§ PAGE

# # # # # # #

I think you're right that it's fundamentally harder, or at least
slower in the long run, because at the nth step, you can always
add multiples of 10^n to *all* your previous numbers to get potential
new ones.  The search space for the next step is proportional
(factor of 9) to the size of the current step, and to boot, PrimeQ
isn't speeding up as the order of magnitude grows, so the timing,
at least using our approach of generate 'em all and test 'em, is
probably very vaguely exponential (throwing a density estimation of
prime numbers in there and some timing estimate of PrimeQ could
help make that precise).  Maybe some clever number theory could
improve this...?

# # # # # # #

§ DATASET CONTENT
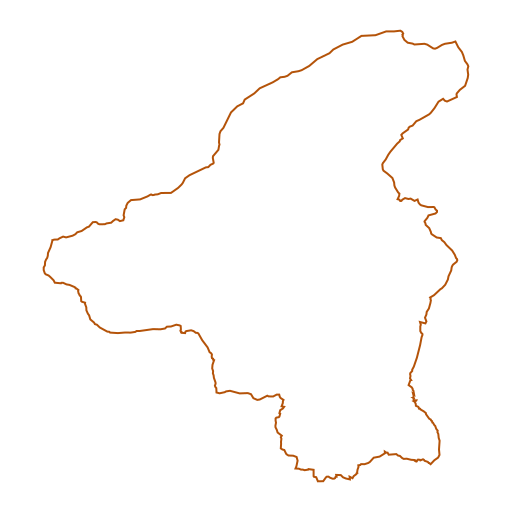 Viseu De Jos, Maramures, Romania
{"feature_id": "2599482B83061776442061", "entity_name": "Viseu De Jos", "entity_type": "district", "adm_level": 2, "iso_a3": "ROU", "parent_name": "Romania", "parent_adm1": "Maramures", "projection": "natural_earth1", "projection_center": [24.351, 47.741], "detail": "fine", "context": "isolated", "style": "outline", "palette": "amber", "viewbox_px": 512, "rotation_deg": 0, "n_neighbors": 0, "source": "geoboundaries", "source_scale": "gbopen_adm2", "svg_char_len": 6010}
<svg xmlns="http://www.w3.org/2000/svg" viewBox="0 0 512 512"><path d="M430.6,464.2L434.4,460.2L438.1,457.6L439.5,454.9L439.0,449.5L439.6,440.7L438.7,437.9L438.3,434.0L437.4,432.1L437.7,430.7L436.2,428.8L435.2,425.9L434.4,425.2L433.0,422.8L432.3,422.5L432.1,421.2L431.1,420.5L430.8,419.6L429.2,418.7L426.0,414.2L425.9,413.1L423.7,411.3L420.4,409.4L420.2,408.8L418.9,408.6L418.8,407.6L418.2,406.8L415.9,405.8L415.7,403.8L414.7,401.8L413.9,401.3L416.2,400.7L416.4,400.3L414.4,400.3L413.6,399.8L413.7,398.3L413.3,398.0L413.8,398.0L413.4,397.0L413.6,395.7L413.1,393.8L414.1,394.6L413.4,390.7L412.7,389.9L412.6,388.7L411.7,387.3L408.6,385.1L410.4,380.2L411.1,380.1L410.0,378.3L410.5,376.0L410.1,374.1L410.3,373.1L412.2,371.0L412.2,369.7L413.8,366.7L416.9,357.7L420.1,345.1L421.6,337.2L422.5,334.8L422.3,333.7L421.4,333.1L420.3,331.1L420.3,326.4L420.8,324.8L420.0,322.0L425.4,323.4L426.4,321.4L425.0,317.7L426.4,314.5L426.7,311.9L428.9,308.5L430.4,303.0L430.9,300.2L430.5,299.4L430.6,298.2L430.1,297.5L434.0,295.2L440.4,289.2L441.9,288.3L445.2,284.8L447.9,279.5L448.5,276.3L451.2,270.5L451.7,267.2L452.4,265.6L453.1,264.6L456.6,261.8L457.3,260.2L457.0,259.0L456.1,258.1L454.8,254.8L452.2,250.6L446.4,245.0L444.3,242.1L441.8,240.1L440.8,238.1L436.7,237.5L432.0,234.4L431.2,233.6L430.9,232.0L429.2,228.1L425.7,224.9L425.4,223.2L424.5,221.7L424.6,221.2L427.4,217.8L428.5,215.4L435.5,213.5L437.0,212.0L437.0,210.7L435.6,209.5L434.4,207.3L433.7,207.0L428.0,207.1L421.2,205.3L419.9,204.4L418.5,202.6L417.6,199.5L414.5,200.9L410.6,198.6L408.5,199.0L405.0,198.1L402.3,199.7L401.4,200.9L400.7,201.0L400.1,200.9L399.5,199.7L397.6,199.2L399.1,196.0L399.4,193.6L398.2,192.5L395.1,187.5L394.4,185.5L394.1,182.4L392.4,178.0L387.3,173.5L383.5,170.7L382.8,169.3L382.3,164.5L382.9,163.1L385.7,159.5L388.3,154.7L390.4,151.7L397.2,143.6L399.7,141.4L400.1,140.1L402.8,138.4L401.3,134.9L402.6,133.4L408.1,129.5L408.7,127.6L409.9,126.6L412.6,125.6L416.3,121.2L419.3,119.9L429.2,114.3L430.8,112.8L434.5,108.1L438.5,101.7L443.1,98.8L444.8,100.7L447.0,101.5L456.9,97.0L456.5,94.3L456.8,93.4L459.8,89.9L465.1,85.8L467.7,78.1L468.2,74.7L467.5,69.6L468.3,66.3L467.5,64.4L464.9,60.9L463.3,55.4L461.9,52.0L458.3,47.3L455.4,41.5L452.0,42.7L444.9,43.8L442.0,44.9L437.1,47.9L435.0,48.7L433.2,48.4L427.2,44.6L424.4,43.8L414.4,44.5L412.6,43.6L407.7,42.7L404.4,39.9L402.5,36.3L402.8,35.2L402.4,34.7L403.2,33.6L402.3,31.9L400.4,30.7L394.0,31.4L386.2,31.4L375.5,35.2L361.4,35.9L352.2,41.8L342.7,44.6L333.3,49.5L329.5,53.2L317.3,59.1L309.3,65.9L301.6,70.2L298.5,71.2L291.9,72.3L287.5,75.8L284.6,76.8L280.3,77.3L278.3,79.0L272.8,82.3L259.7,88.3L254.3,93.4L244.7,99.6L243.1,103.3L237.3,106.3L231.0,112.4L223.4,127.9L220.5,131.2L219.5,134.0L219.0,142.4L219.5,144.7L219.1,145.6L218.4,149.8L213.0,156.2L212.8,157.9L213.7,162.8L213.3,163.5L210.5,164.8L208.3,167.1L205.8,167.4L189.5,175.2L185.1,178.3L182.8,182.9L181.6,184.5L178.1,187.9L171.0,192.9L161.1,193.0L157.8,194.3L154.7,194.6L153.9,195.0L152.3,195.1L151.3,194.5L150.6,194.6L147.5,196.4L140.1,199.4L131.0,200.1L127.7,202.9L126.3,205.7L126.1,207.9L124.7,209.3L123.6,215.3L124.3,217.2L123.3,220.3L119.9,221.1L117.9,219.7L115.6,219.2L113.0,221.0L111.2,222.7L106.6,223.4L104.9,224.2L99.7,224.3L98.3,223.9L96.7,222.3L95.5,222.0L92.8,222.2L88.9,226.7L87.0,227.3L81.6,231.0L77.2,232.3L75.4,234.2L72.6,235.7L66.1,237.4L63.1,236.6L59.5,238.3L57.8,239.5L54.2,239.6L52.3,240.2L52.4,240.6L50.6,247.2L48.0,253.0L47.8,255.7L47.2,257.9L46.1,259.5L45.1,261.8L44.9,265.4L43.7,267.4L43.7,270.1L44.8,273.3L45.7,274.3L48.6,275.5L50.2,276.9L53.6,280.3L54.8,282.7L61.0,283.3L61.4,282.8L63.1,282.8L66.5,284.4L69.5,284.9L74.2,286.9L75.4,287.6L75.6,288.4L76.4,288.5L78.4,290.0L78.1,291.0L78.6,293.4L79.5,294.7L79.6,295.4L80.8,296.5L81.0,297.2L81.2,301.1L82.0,301.8L85.1,302.7L85.0,303.8L86.3,307.4L86.4,310.3L87.9,313.7L89.1,315.3L90.3,319.4L94.1,322.6L94.9,324.1L96.9,324.7L99.8,327.5L107.3,331.6L109.3,331.8L110.1,332.6L117.9,333.1L125.3,332.5L130.7,332.6L135.3,331.9L136.6,331.0L139.7,331.0L153.1,329.1L160.4,329.3L165.0,328.5L166.9,326.7L171.0,326.5L176.3,324.7L179.7,325.4L180.7,326.0L180.9,329.4L180.4,330.8L181.4,331.7L181.1,332.4L181.4,332.8L185.1,333.1L185.5,331.6L186.2,331.1L191.1,330.3L193.6,331.1L195.8,332.8L197.5,332.9L198.4,333.5L202.2,340.2L207.6,347.4L209.6,352.2L211.1,353.2L211.9,354.4L211.7,356.8L212.0,358.2L213.1,358.7L213.1,359.7L214.1,360.1L212.5,364.8L212.2,368.4L213.1,371.1L212.9,373.4L213.6,375.3L213.9,377.8L215.5,382.4L215.6,383.7L214.9,385.7L215.4,387.0L216.3,388.1L216.5,392.5L219.6,393.3L224.7,392.2L226.1,391.4L230.0,390.8L239.7,393.4L247.8,393.1L251.0,394.2L253.4,398.2L257.3,399.9L259.8,399.5L267.3,395.7L268.6,396.4L273.1,396.5L276.7,394.6L279.2,394.6L279.8,396.9L280.7,398.1L283.5,399.9L282.9,401.2L282.8,403.1L281.6,406.3L284.1,406.8L282.9,408.5L280.2,410.2L279.4,413.2L280.2,413.7L279.4,416.6L278.8,417.2L276.4,417.6L275.6,418.4L275.6,420.7L276.0,422.7L275.4,425.8L275.5,427.3L276.8,429.9L277.6,432.5L281.8,435.7L280.8,437.2L281.4,438.7L281.0,441.9L281.1,443.8L280.8,448.4L282.4,449.5L284.3,450.0L286.2,453.9L287.3,454.8L288.5,455.5L293.2,455.7L296.6,457.0L297.6,460.7L296.4,466.3L295.5,468.5L298.9,468.7L301.0,469.6L302.8,469.6L304.6,470.2L308.3,469.6L308.5,469.1L313.6,469.8L313.6,476.2L314.0,476.8L316.2,477.2L317.9,481.3L323.2,481.2L326.0,477.3L326.8,476.7L328.6,476.7L330.0,477.7L332.6,478.7L334.0,478.7L335.1,478.1L335.6,476.8L336.6,476.7L336.2,474.9L340.8,475.1L343.0,477.3L345.9,478.5L349.9,479.4L349.6,476.7L352.5,478.2L353.7,476.1L356.4,474.1L356.5,473.4L357.3,473.0L357.1,472.5L357.5,469.8L358.5,466.9L358.3,465.3L360.2,465.0L361.1,464.1L364.5,464.2L368.2,463.0L369.8,462.0L373.7,457.7L379.6,456.6L384.9,453.3L384.8,451.6L386.4,452.7L387.6,452.7L388.7,454.7L396.3,454.1L398.1,455.6L399.9,455.9L402.1,458.0L403.7,458.9L406.7,458.7L411.2,459.8L414.3,460.0L415.3,460.3L415.0,460.9L416.1,461.5L416.6,461.5L418.0,459.6L419.9,459.8L420.3,460.4L423.0,459.3L424.0,459.9L424.6,460.8L427.8,461.9L428.7,463.0L429.2,463.0L430.6,464.2Z" fill="none" stroke="#b45309" stroke-width="2"/></svg>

# # # # # # #

§ INSTRUCTIONS
a) Rewrite the prime-search post from "I think you're" through "improve this...?", using "running time" wherever "timing" appears.
b) Continue the prime-search post from its final sentence.

§ EXPECTED RESULTS
a)
I think you're right that it's fundamentally harder, or at least
slower in the long run, because at the nth step, you can always
add multiples of 10^n to *all* your previous numbers to get potential
new ones.  The search space for the next step is proportional
(factor of 9) to the size of the current step, and to boot, PrimeQ
isn't speeding up as the order of magnitude grows, so the running time,
at least using our approach of generate 'em all and test 'em, is
probably very vaguely exponential (throwing a density estimation of
prime numbers in there and some running time estimate of PrimeQ could
help make that precise).  Maybe some clever number theory could
improve this...?

b)
Anyway, we can build them up in just about the same way you and I
did for the original problem, and at least for the first few steps it's
not too slow:


repusPrime[n_] :=
  Fold[
    Select[Flatten @ Outer[Plus, Range[9] 10^#2, #1], PrimeQ]&,
    {2, 3, 5, 7}, Range[n - 1]
  ]


Or if you want to keep all the ones from previous steps (having 1-digit
through n-digit "repus" primes):

repusPrimeCumulative[n_] :=
  Fold[
    Join[#1, Select[Flatten @ Outer[Plus, Range[9] 10^#2, #1], PrimeQ]]&,
    {2, 3, 5, 7}, Range[n - 1]
  ]


In[16]:= repusPrimeCumulative[3] //Short

Out[16]//Short= 

 

>   {2, 3, 5, 7, 13, 17, 23, 37, 43, 47, <<45>>, 947, 953, 967, 983, 997}



A quick (well, not all that quick) way to see how many have been
found up through the nth step is to replace the Fold with FoldList
in repusPrimeCumulative (that's the only change you need).  This
gives you the intermediate stages in the build-up and you can just
count the number of elements:


repusPrimeCumulativeLists[n_] :=
  FoldList[
    Join[#1, Select[Flatten @ Outer[Plus, Range[9] 10^#2, #1], PrimeQ]]&,
    {2, 3, 5, 7}, Range[n - 1]
  ]


In[16]:= Length /@ repusPrimeCumulativeLists[8]

Out[16]= {4, 15, 60, 208, 625, 1672, 3984, 8779}


It would be interesting to see a really fast way to construct the
ambidextrous butcher's prime ribs.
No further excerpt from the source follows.